Frigyes Karinthy : "Nouvelles parues dans la presse"

 

afficher le texte en hongrois

CARACTÈRES

 

C’est dans une revue américaine que j’ai trouvé la première fois ce jeu intéressant et spirituel. Prenons, disons, le portrait de quinze diplomates, faisons-en quinze diapositives, et photographions les quinze diapositives sur une seule plaque. Nous obtenons par ce procédé une tête d’homme floue, mais assurément lisible, qui ressemblera à la tête des quinze diplomates séparément, et pourtant elle sera différente : une seizième tête. Ce sera le portrait du diplomate, une abstraction – une image qui englobe tous les traits caractéristiques qui sont communs au visage de chaque diplomate, et qui estompe les traits qui les différent – c’est ce portrait qui donnera donc le visage du diplomate en tant que tel : une chose concrète abstraite qui, mieux et plus précise que toute méthode physiognomonique et phrénologique, le présente empiriquement : ainsi doit être l’aspect extérieur du diplomate parfait. Parce que si sur plusieurs portraits les sourcils étaient nets et droits, alors sur ce portrait de caractère (les Anglais parlent de portrait psychique ou portrait de l’âme) nous obtenons des sourcils nets et noirs, ce qui signifie, n’est-ce pas, que le diplomate idéal possède des sourcils nets et noirs.

Naturellement on peut répéter cette expérience avec des actrices, des auteurs dramatiques, des savants, dans un cadre plus ou moins large ou étroit, c’est selon.

Ce jeu m’a énormément plu, et pour m’amuser j’ai moi-même exécuté quelques expériences de ce genre hier après-midi dans l’atelier d’un ami photographe qui a mis ses moyens à ma disposition.

Nous avons fait les expériences à l’échelle nationale, naturellement, d’une part parce que c’est seulement de nos compatriotes que nous disposions d’une quantité suffisante de portraits, et d’autre part parce que c’est ceux-ci qui nous intéressaient davantage.

Tout d’abord nous aurions aimé savoir à quoi ressemble un député de l’opposition en tant que tel.
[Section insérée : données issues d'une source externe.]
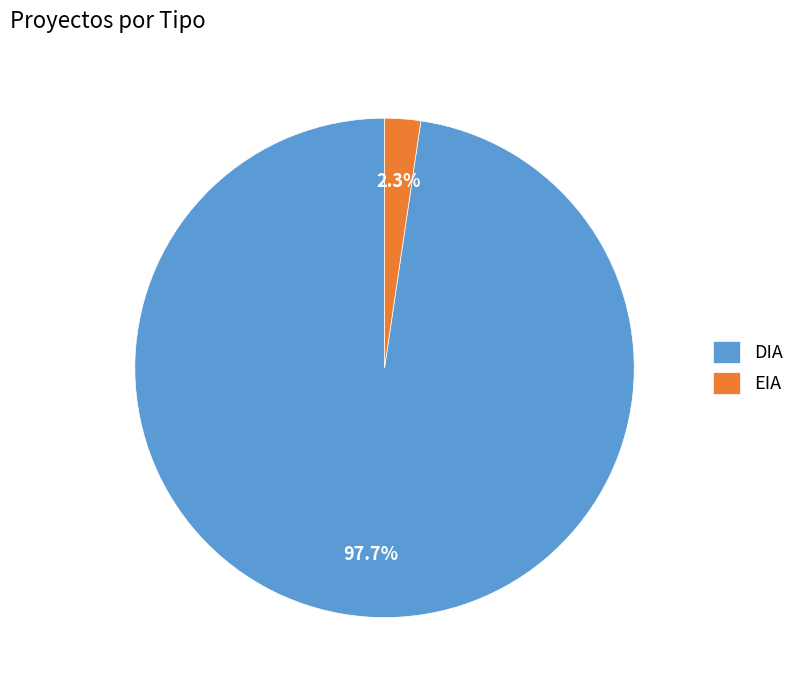

Is there any slice that represents more than half of the pie?

Yes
Nous avons superposé les photographies de douze représentants éminents de l’opposition. Il en est sorti un visage très étrange : à la fois long et court, bien rasé mais dont pendait quand même une longue barbe. Une de ses jambes faisait un pas en avant, l’autre en arrière, il avait vingt-quatre nez et douze cous, mais la bouche, probablement à cause de la dimension diverse de chaque photographie, était mal placée, sur le haut de la tête, très loin des mains : une bouche passablement grande, mais les oreilles étaient floues, de même que les mains.

Nous avons ensuite superposé les photos de dix-huit instituteurs hongrois, pour obtenir l’instituteur hongrois type. Sur la plaque résultante on ne voyait que deux pommettes saillantes, la région de l’estomac était complètement floue.
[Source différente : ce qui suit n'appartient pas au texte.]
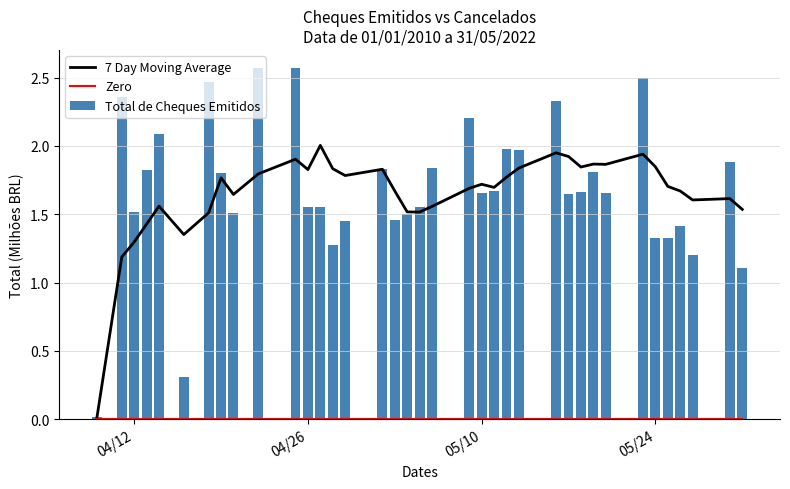

What is the highest value of the 7 Day Moving Average series?

2.0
Ensuite nous avons superposé les photos de dix dramaturges hongrois, et nous avons obtenu le portrait bien réussi d’Henri Bernstein. Nous avons ensuite superposé les photos de dix grands financiers hongrois, et il en est sorti deux forints et vingt-cinq kreutzers. Nous avons ensuite superposé les photos de dix grandes comédiennes hongroises, et il en est sorti Oszkár Beregi[1].

À la fin mon ami a eu une idée intéressante. J’ai sur moi deux photos, a-t-il dit, l’une représente une belle femme et l’autre son mari. Vu qu’à sa connaissance la belle femme offrira bientôt un descendant à son époux, compte tenu des lois de la descendance et des croisements, ne pourrait-on pas obtenir le portrait de l’enfant à naître en superposant les portraits du mari et de la femme ?
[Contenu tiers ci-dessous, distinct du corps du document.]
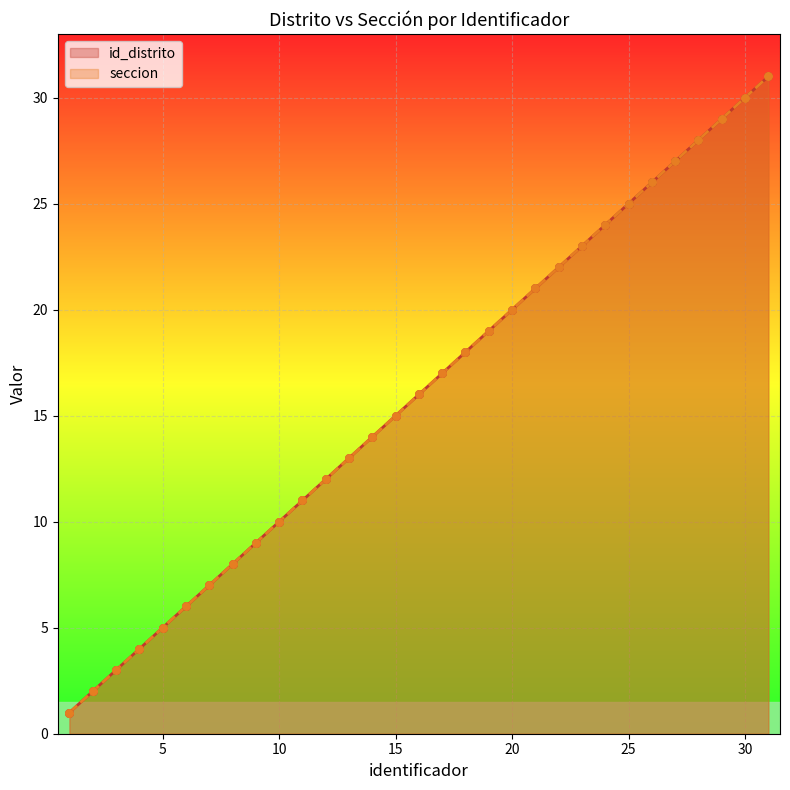

Which series has the largest total across all categories?

id_distrito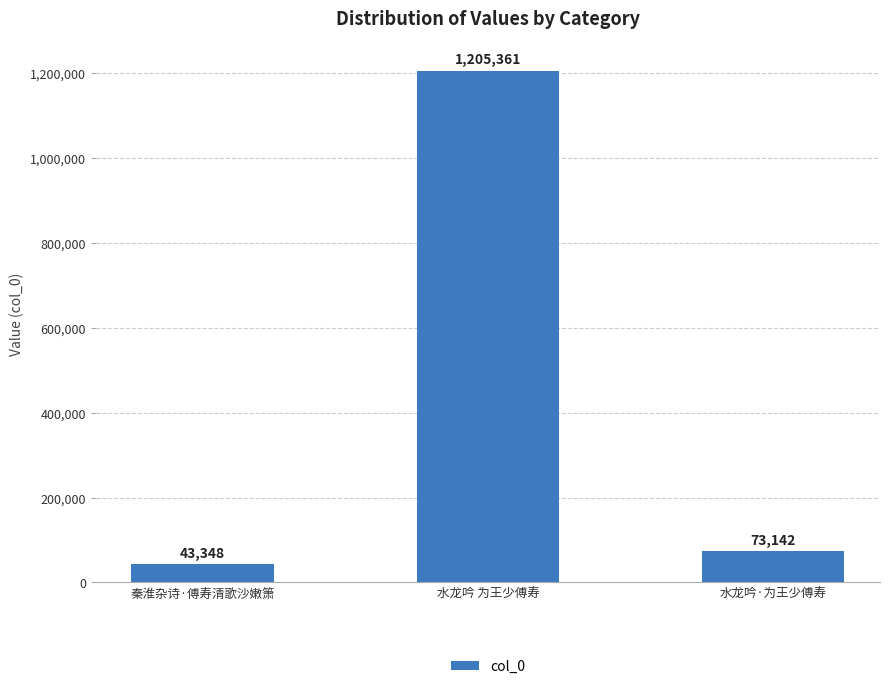

Rank the categories by value from lowest to highest.

秦淮杂诗·傅寿清歌沙嫩箫, 水龙吟·为王少傅寿, 水龙吟 为王少傅寿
Nous avons réalisé cette expérience : nous avons obtenu une tête avec un nez droit, de grands yeux, des lèvres étroites, vu que ces détails concordaient à peu près aussi aux visages des parents. Nous étions en train d’observer ce dernier portrait résultat, quand mon ami a reçu une lettre : c’était le mari de la belle femme qui lui avait écrit, et qui lui envoyait le portrait de l’enfant qui venait de naître la veille. Nous avons décacheté l’enveloppe de la photo du bébé : eh bien, c’est un homme au nez aquilin, aux lèvres épaisses, mais aux yeux extrêmement petits qui nous faisait face, bravant toutes les théories scientifiques et souriant ironiquement de notre étonnement.

Alors nous avons tout arrêté.



[1] Oszkár Beregi (1876-1965). Comédien et acteur ayant terminé sa carrière à Hollywood.